Les rythmes entraînent dans leur mouvement la vie tout entière des
individus et des sociétés : les comportements quotidiens et les
expériences esthétiques, les déplacements dans l'espace aussi bien que
l'ordre du temps. Il n'y a pas de vie sans rythme, c'est-à-dire - comme
dans un air de jazz ou une toile abstraite de Mondrian - sans une mise
en ordre variable de faits qui se répètent en combinant indéfiniment
périodicité et rupture.
Philosophes, sociologues, anthropologues,
musicologues s'interrogent parmi d'autres depuis deux siècles sur les
rythmes sociaux, dont Marcel Mauss disait qu'ils commandent les
représentations du temps. Pourtant, il n'existe pas à ce jour une histoire des rythmes
qui confronte nos conceptions et expériences du rythme à celles du
passé. Or, le contraste est fort entre notre monde moderne, où les
rythmes sont partout, mais sont observés dans des champs séparés
(rythmes scolaires, arythmie cardiaque, tempo musical, croissance
économique en dents de scie...) et la civilisation holiste de l'Europe
médiévale : ici, la notion de rythme, héritée de l'Antiquité
gréco-romaine, paraît ne concerner que la musique, la poésie et la
danse, mais elle entre en fait en résonance avec la totalité de la
Création, que Dieu aurait façonnée en six jours.
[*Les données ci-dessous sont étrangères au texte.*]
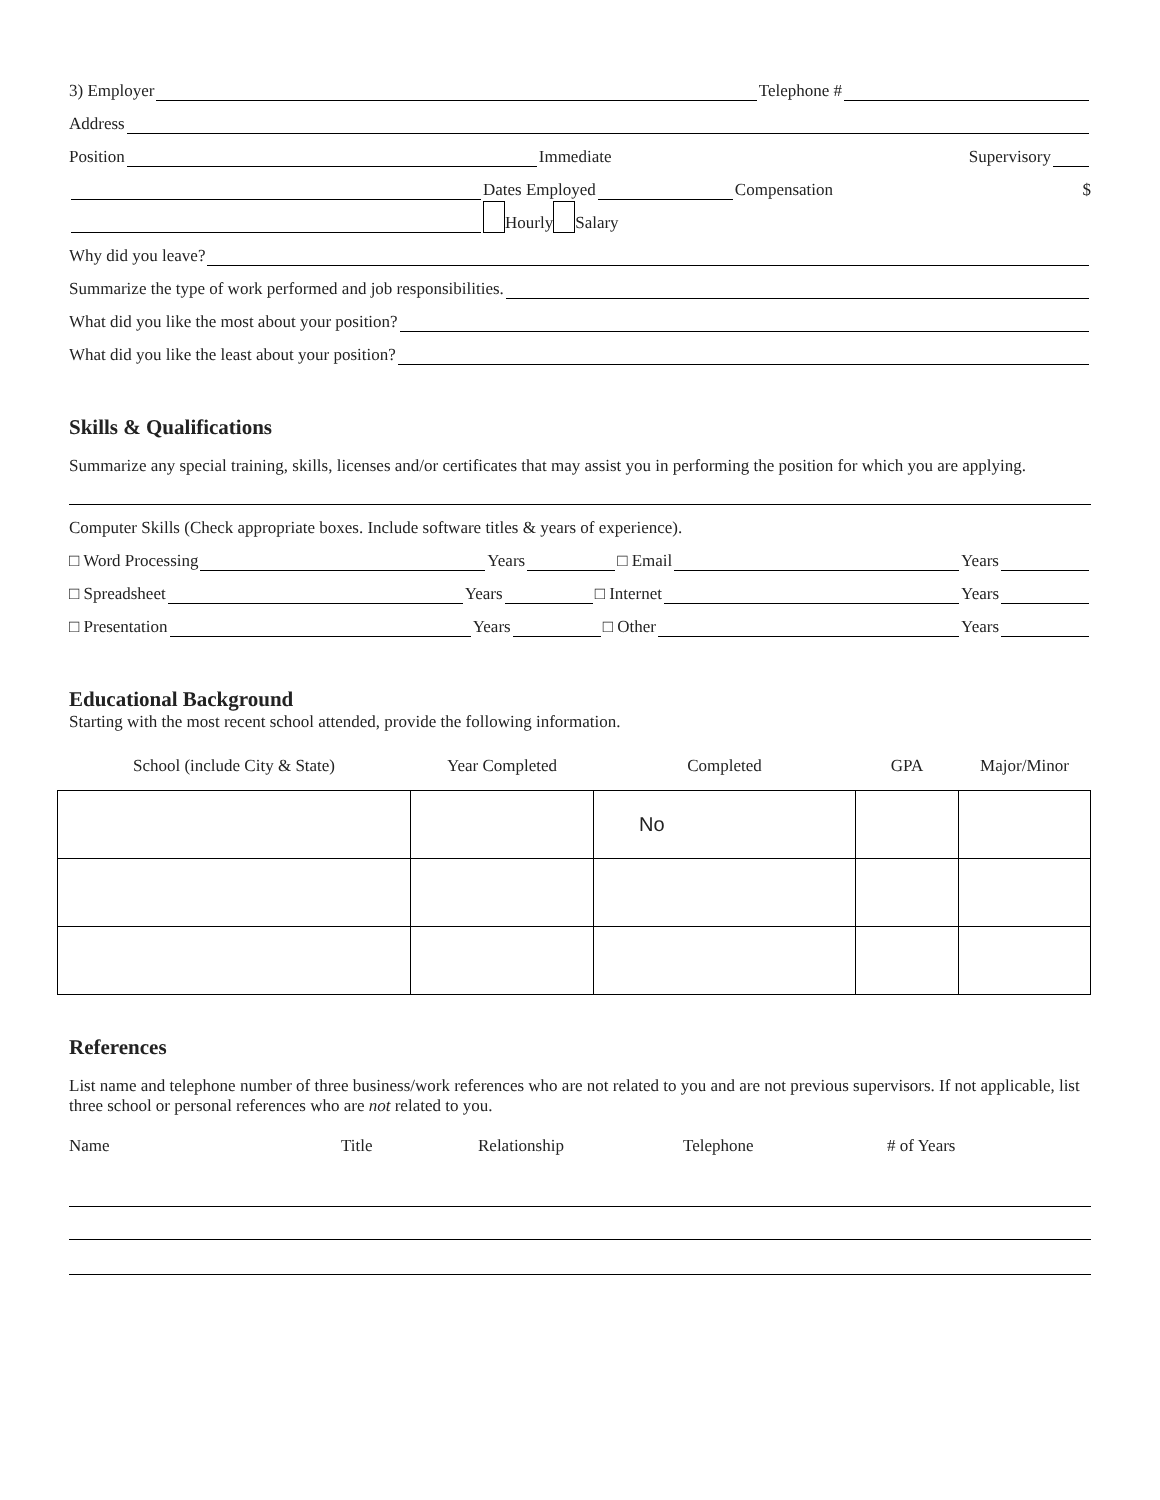3) Employer Telephone #
Address
Position Immediate Supervisory
Dates Employed Compensation $
Hourly Salary
Why did you leave?
Summarize the type of work performed and job responsibilities.
What did you like the most about your position?
What did you like the least about your position?
Skills & Qualifications
Summarize any special training, skills, licenses and/or certificates that may assist you in performing the position for which you are applying.
Computer Skills (Check appropriate boxes. Include software titles & years of experience).
□ Word Processing Years □ Email Years
□ Spreadsheet Years □ Internet Years
□ Presentation Years □ Other Years
Educational Background
Starting with the most recent school attended, provide the following information.
| School (include City & State) | Year Completed | Completed | GPA | Major/Minor |
| --- | --- | --- | --- | --- |
| | | No | | |
References
List name and telephone number of three business/work references who are not related to you and are not previous supervisors. If not applicable, list three school or personal references who are not related to you.
Name Title Relationship Telephone # of Years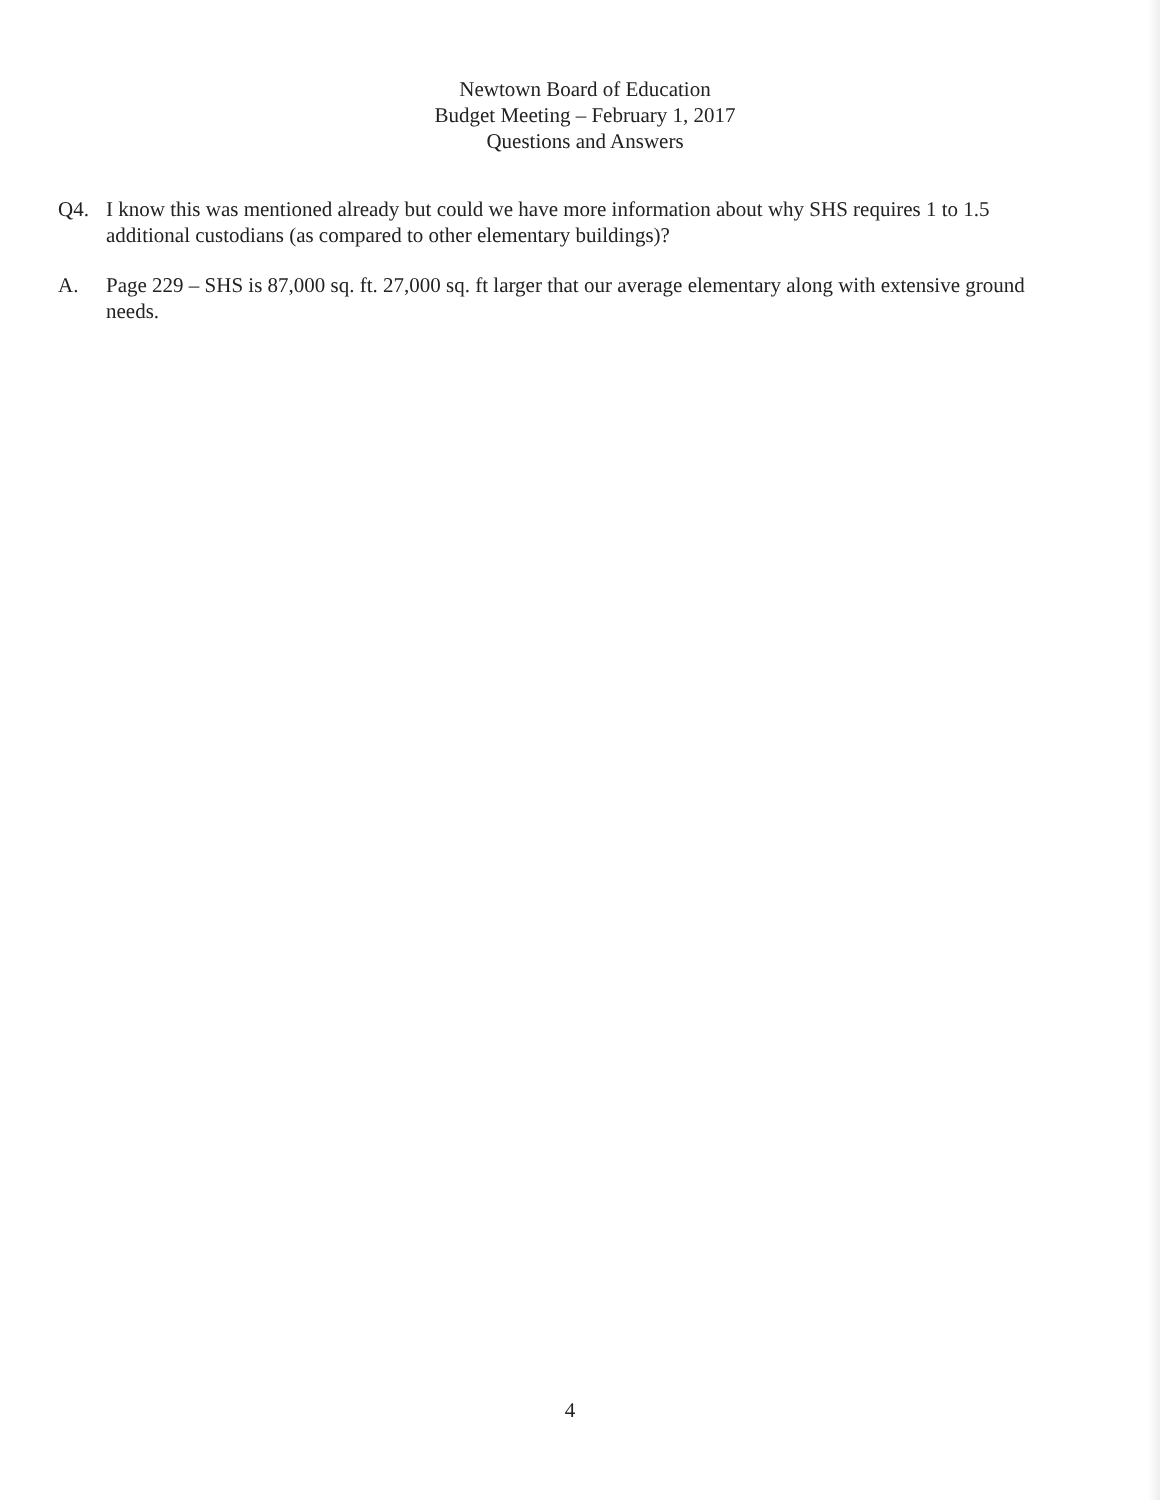Newtown Board of Education
Budget Meeting – February 1, 2017
Questions and Answers
Q4. I know this was mentioned already but could we have more information about why SHS requires 1 to 1.5 additional custodians (as compared to other elementary buildings)?
A. Page 229 – SHS is 87,000 sq. ft. 27,000 sq. ft larger that our average elementary along with extensive ground needs.
4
C'est à ce rythme fondateur que le présent livre emprunte sa propre scansion, en explorant successivement les significations du rhythmus
médiéval, les rythmes du corps et du monde, ceux du temps, de l'espace
et du récit, avant de s'interroger sur la fonction des rythmes dans le
changement social et la marche de l'histoire.